Alternate Comms has endeavoured repeatedly to get a response from the AFL and General Wilkie about the AFL’s support for US foreign policy agenda. But no response has ever been forthcoming. Alternate Comms even put in a Freedom of Information (FOI) request over the 2016 visit of US Vice President Joe Biden to an AFL match in Melbourne. We received hardly anything other than an email which was heavily redacted. What’s so secretive?

AFL CEO Gillon McLachland and then US Vice President Joe Biden at an Australian Rules Football match in Melbourne, Australia in 2016.

The AFL has pushed its association with the US government on other occassions such as in 2016 it laid out the red carpet for then US Vice President Joe Biden visiting Melbourne. In 2019 the US Ambassador Arthur Culvahouse Jnr was invited to the Collingwood Club. Culvahouse was a US President Trump appointee as Ambassador. Trump has been condemned for his negative attitude towards native Americans and migrants.

You have to ask why this need by the AFL to strongly associate itself with the US government?

Mind you, linking the game of Aussie footy with superpowers by the AFL (then VFL) is nothing new, During WWI and WWII it was an active supporter of the British Empire.

This brings us to the AFL’s “anti colonial” policy in which it sees itself as the champion of indigenous Australians. The AFL has erased its British heritage and re-written its history. Be that as it may. The AFL’s female competition is the AFLW. The AFLW refused to give a minute’s silence over the death of Australia’s Head of State, Queen Elizabeth II, also the British monarch, because of indigenous Australian opposition. Fair enough. But the AFL hypocritically has been happy to associate itself with the US which has a long history of mistreating native, indigenous American (Indians).

The AFL (then the VFL) via the US State Department has had a long-standing relationship going back to the late 1970s with the US National Football League (NFL), the governing body of American Football (Grid Iron). The AFL sees the NFL as a role model despite the NFL having a history of denigrating native Americans with the use of the name “Red Skins” for its Washington team, which only changed its name in 2020 after the massive protests that rocked the US over the deaths of African Americans at the hands of US law enforcement.

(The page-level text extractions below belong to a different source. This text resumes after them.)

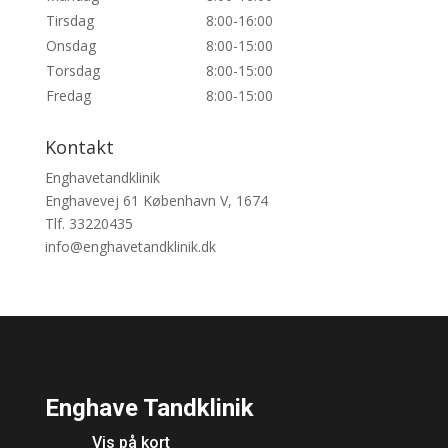
Tirsdag
8:00-16:00
Onsdag
8:00-15:00
Torsdag
8:00-15:00
Fredag
8:00-15:00
Kontakt
Enghavetandklinik
Enghavevej 61
København V
,
1674
Tlf.
33220435
info@enghavetandklinik.dk
Enghave Tandklinik
Vis på kort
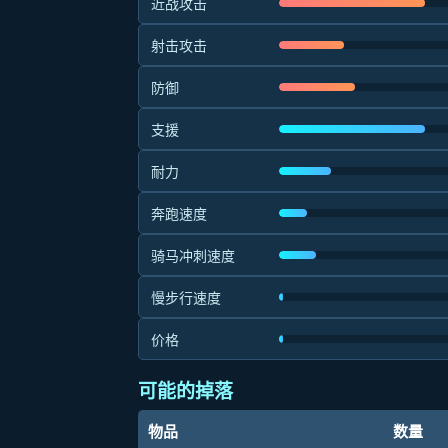
近战攻击
射击攻击
防御
支援
耐力
奔跑速度
骑马冲刺速度
慢步行速度
价格
可能的掉落
物品
数量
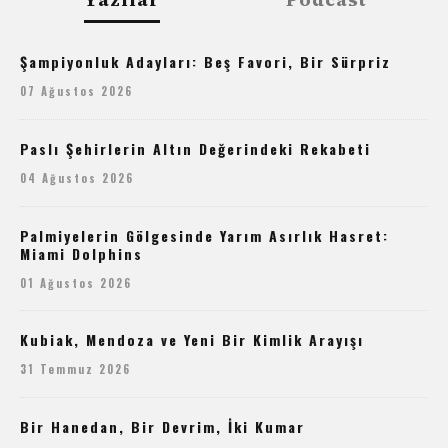
Şampiyonluk Adayları: Beş Favori, Bir Sürpriz
07 Ağustos 2026
Paslı Şehirlerin Altın Değerindeki Rekabeti
04 Ağustos 2026
Palmiyelerin Gölgesinde Yarım Asırlık Hasret:
Miami Dolphins
01 Ağustos 2026
Kubiak, Mendoza ve Yeni Bir Kimlik Arayışı
31 Temmuz 2026
Bir Hanedan, Bir Devrim, İki Kumar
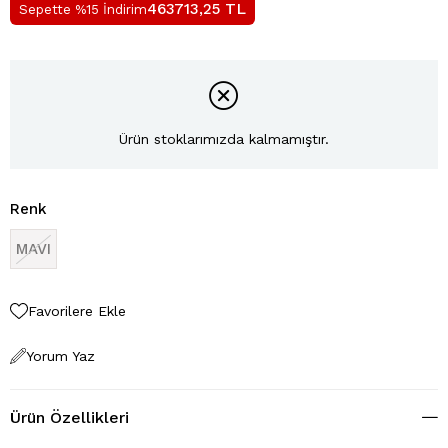
TL
463713,25
Sepette %15 İndirim
Ürün stoklarımızda kalmamıştır.
Renk
MAVI
Favorilere Ekle
Yorum Yaz
Ürün Özellikleri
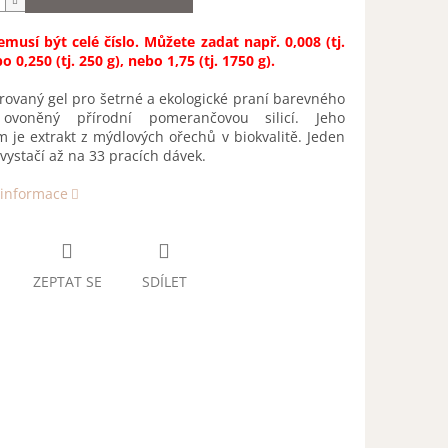
musí být celé číslo. Můžete zadat např. 0,008 (tj.
o 0,250 (tj. 250 g), nebo 1,75 (tj. 1750 g).
ovaný gel pro šetrné a ekologické praní barevného
 ovoněný přírodní pomerančovou silicí. Jeho
 je extrakt z mýdlových ořechů v biokvalitě. Jeden
u vystačí až na 33 pracích dávek.
 informace
ZEPTAT SE
SDÍLET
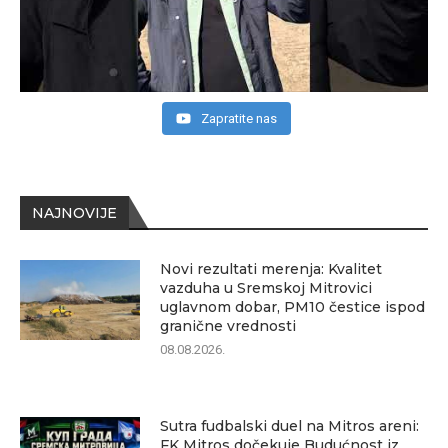
Zapratite nas
NAJNOVIJE
Novi rezultati merenja: Kvalitet
vazduha u Sremskoj Mitrovici
uglavnom dobar, PM10 čestice ispod
granične vrednosti
08.08.2026.
Sutra fudbalski duel na Mitros areni:
FK Mitros dočekuje Budućnost iz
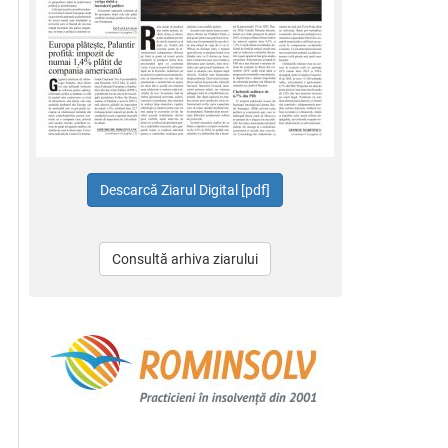
Consultă arhiva ziarului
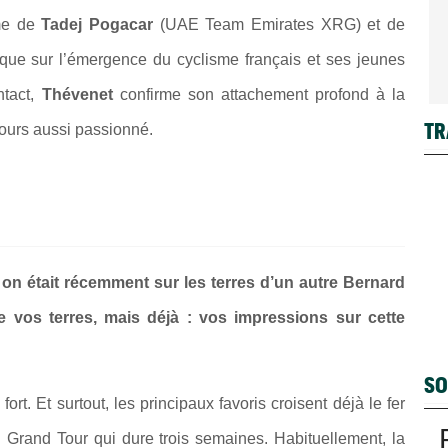
rme de
Tadej Pogacar
(UAE Team Emirates XRG) et de
 que sur l’émergence du cyclisme français et ses jeunes
ntact,
Thévenet
confirme son attachement profond à la
TR
ujours aussi passionné.
on était récemment sur les terres d’un autre Bernard
de vos terres, mais déjà : vos impressions sur cette
SO
fort. Et surtout, les principaux favoris croisent déjà le fer
n Grand Tour qui dure trois semaines. Habituellement, la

The US government is one of the strongest opponents of Indigenous Australian Land Rights in the Northern Territory, especially if any claims are made to native land close to the US spy base Pine Gap, which is near the central Australian town of Alice Springs. Documents in the National Archives of Australia reveal Australian bureaucrats immediately factor that in when claims are made. Truly remarkable that Australian public servants are beholden to a foreign state and its control of a slice of Australian sovereign territory and also traditional indigenous land taken by the British colonies in the 19th century.